At its heart this is nothing more than what even sophisticated leftists refer to as “vulgar Marxism.” There is no need to prove that the Bush administration has oil in mind. One must merely show that there is a possibility that a material interest might be involved, then sit back with a knowing smirk, confident that the true motive has been uncovered. Further evidence—indeed, any further argument—is unnecessary. The rhetoric coming from the White House and the Pentagon might fool the hoi polloi, but not the jaded mind of the economic determinist.

If one wanted to engage in a game of a corsair, corsair et demi, the defender of the administration could counter that the economic argument cuts both ways. France and Russia have major oil interests in Iraq, and—surprise, surprise—have taken the lead in the United Nations Security Council in expressing reservations about a possible war. However, this sort of argument leads nowhere, as it is no more possible at this stage to find hard evidence in favor of this view than it is to prove that oil is the motivating factor for the administration.

A colleague of mine has advocated a more forthright response. “Sure, it’s about oil,” one might respond. “What’s wrong with that?” It was British and American oil companies that created the oil industry in Iraq, and their facilities were illegally expropriated decades ago. A war for oil is no less justifiable than any other conflict to take back what is rightfully ours. Yet this is somehow unsatisfying. It smacks of old-fashioned imperialism, the kind that has always rankled Americans, even as they themselves have engaged in it. Moreover, if the United States were to intervene abroad every time the interests of an American corporation were threatened, our military would be very busy, indeed.

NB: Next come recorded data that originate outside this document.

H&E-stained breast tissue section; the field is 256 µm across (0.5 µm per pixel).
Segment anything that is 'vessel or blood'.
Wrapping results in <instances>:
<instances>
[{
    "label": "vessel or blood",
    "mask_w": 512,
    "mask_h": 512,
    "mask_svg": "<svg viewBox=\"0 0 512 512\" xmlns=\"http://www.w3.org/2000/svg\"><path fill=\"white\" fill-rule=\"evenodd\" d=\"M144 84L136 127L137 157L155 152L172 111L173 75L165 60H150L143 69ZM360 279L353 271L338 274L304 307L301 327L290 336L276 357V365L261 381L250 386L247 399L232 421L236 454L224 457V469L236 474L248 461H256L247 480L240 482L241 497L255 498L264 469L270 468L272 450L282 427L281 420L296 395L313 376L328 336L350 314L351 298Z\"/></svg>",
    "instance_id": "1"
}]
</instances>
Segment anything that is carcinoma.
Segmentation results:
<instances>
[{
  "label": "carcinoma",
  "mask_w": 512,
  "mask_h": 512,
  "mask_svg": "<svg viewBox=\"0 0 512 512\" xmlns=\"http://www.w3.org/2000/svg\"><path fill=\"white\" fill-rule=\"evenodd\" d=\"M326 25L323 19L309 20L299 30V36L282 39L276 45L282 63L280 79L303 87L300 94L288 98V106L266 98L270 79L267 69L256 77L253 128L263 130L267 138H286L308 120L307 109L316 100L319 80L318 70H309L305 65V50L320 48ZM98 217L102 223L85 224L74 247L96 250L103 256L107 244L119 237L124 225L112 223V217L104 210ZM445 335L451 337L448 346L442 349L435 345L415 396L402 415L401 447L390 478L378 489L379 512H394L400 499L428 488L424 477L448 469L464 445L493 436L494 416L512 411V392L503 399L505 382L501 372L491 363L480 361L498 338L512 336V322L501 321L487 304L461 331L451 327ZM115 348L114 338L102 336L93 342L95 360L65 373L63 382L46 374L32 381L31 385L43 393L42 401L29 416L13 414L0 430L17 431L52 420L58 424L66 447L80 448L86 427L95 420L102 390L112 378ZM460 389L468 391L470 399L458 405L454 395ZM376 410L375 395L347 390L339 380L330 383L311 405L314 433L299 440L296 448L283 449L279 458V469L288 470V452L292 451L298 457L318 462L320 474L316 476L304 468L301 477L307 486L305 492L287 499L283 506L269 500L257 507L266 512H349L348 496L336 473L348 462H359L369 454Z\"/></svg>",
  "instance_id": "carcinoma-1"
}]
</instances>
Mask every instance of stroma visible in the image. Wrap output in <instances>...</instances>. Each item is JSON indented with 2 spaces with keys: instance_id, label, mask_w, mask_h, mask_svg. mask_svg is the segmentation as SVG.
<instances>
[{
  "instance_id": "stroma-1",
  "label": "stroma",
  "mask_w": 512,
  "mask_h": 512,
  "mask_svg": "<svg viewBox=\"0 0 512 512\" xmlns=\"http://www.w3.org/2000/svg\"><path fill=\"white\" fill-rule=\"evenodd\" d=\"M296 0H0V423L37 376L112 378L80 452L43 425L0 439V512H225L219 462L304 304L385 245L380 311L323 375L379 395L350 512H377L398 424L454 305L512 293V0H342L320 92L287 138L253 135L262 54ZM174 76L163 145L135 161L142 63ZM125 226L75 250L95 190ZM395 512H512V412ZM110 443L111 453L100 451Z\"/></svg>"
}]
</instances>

What, then, is my preferred response to those who chant, “No Blood for Oil”? Simply this—”Who knows?” Maybe it is, maybe it isn’t; perhaps it will have to be left to the next generation of historians to determine. But why should we bother so much about the motives for an action, so long as the results it produces is beneficial? When pressed, even most antiwar protestors admit that Saddam Hussein is an evil dictator, and that the world would probably be a better place if he were removed from power. Why, then, should the purity of the motives for doing so matter?

Suppose I give five dollars to a homeless person, but my reason for doing so is to convince the young woman who is with me that I am a generous, compassionate soul. Morally speaking, there is every reason to call my motives into question. However, would it have been morally better for me not to give the five dollars? Suppose that one day historians determine that Franklin D. Roosevelt entered World War II to divert the attention of Americans away from the failure of his domestic policy (and there are some who argue just that). Would that imply that it would have been better for the United States to remain neutral, even if that meant that Germany and Japan would have won the war? According to the logic of those who oppose war with Iraq on the grounds that it would be “about oil,” the answer to both of these questions would seem to be yes.

Most people would argue that if one is considering going to war, it is better to fight for noble principles such as liberty, democracy, and security, than for strictly economic interests. However, such considerations ultimately have to be dealt with when policymakers stand at the Pearly Gates. In the real world it is consequences that matter. If it is true that President Bush and his advisors want to fight a war for oil—and in the absence of real evidence we must not assume that this is the case—they may one day have to explain themselves to the Almighty. However, if in the process they succeed in overthrowing a vicious despot armed with biological, chemical, and perhaps nuclear weapons, they need not explain themselves to me. Nor, I suspect, will they have to explain themselves to the people of Iraq.

The old cliché claims that the road to Hell is paved with good intentions. Is it so unreasonable to believe that occasionally the road to Heaven might be paved with bad ones?

John Moser is an assistant professor of history at Ashland University and an Adjunct Fellow of the John M. Ashbrook Center for Public Affairs.